Employers should be taking action now to devise a communications strategy aimed at their employees that is relevant to their workforces and fits appropriately within their company cultures. We all know that employees don't read the volumes of (boring) information employers provide during open enrollment season. Educating employees about exchanges is going to require a different and more ongoing approach. Some of the tactics employers should consider include:

 

  • Human resources staff should be meeting with executive leadership to devise and invest in an employee communications strategy
  • Contracting with a call center to do outbound calling to every employee
  • Requiring all employees to meet face-to-face with an HR staff member
  • Producing short videos about the exchanges for use in company communications
  • Requiring attendance at "all staff" meetings
  • Creating one-pagers to post on company intranet sites or to distribute through company newsletters

Navigators

One thing that has been discussed by some employers, but that may not be the best thing to rely on as a sole tactic, are the navigators.

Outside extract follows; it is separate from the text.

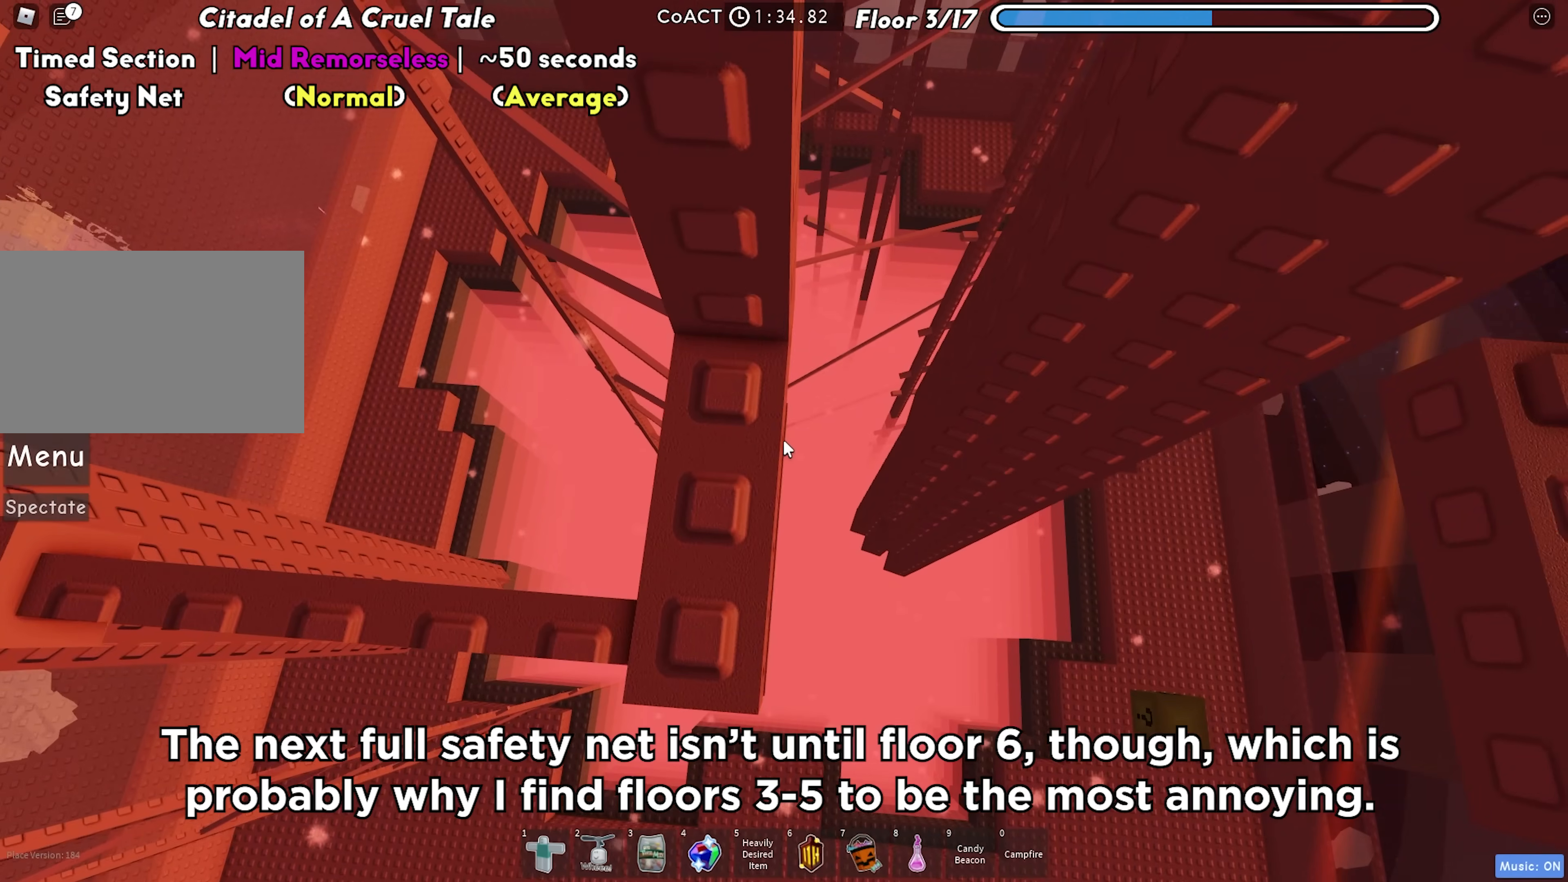
{"keys": [], "events": [[117, "w", "down"], [183, "w", "up"], [333, "s", "down"], [433, "s", "up"]]}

While a lot of organizations have become navigators, there is general agreement among policy makers that the program itself is woefully underfunded. And since some exchanges are run by states themselves, and the federal government runs others, it’s anticipated that the number of navigators hired and the training they will receive will vary from state to state. Also, there is no statutory requirement that navigators be trained on the nuances of employer-sponsored coverage, so there is no guarantee that they will be able to answer employees' questions about the coverage they are offered at work.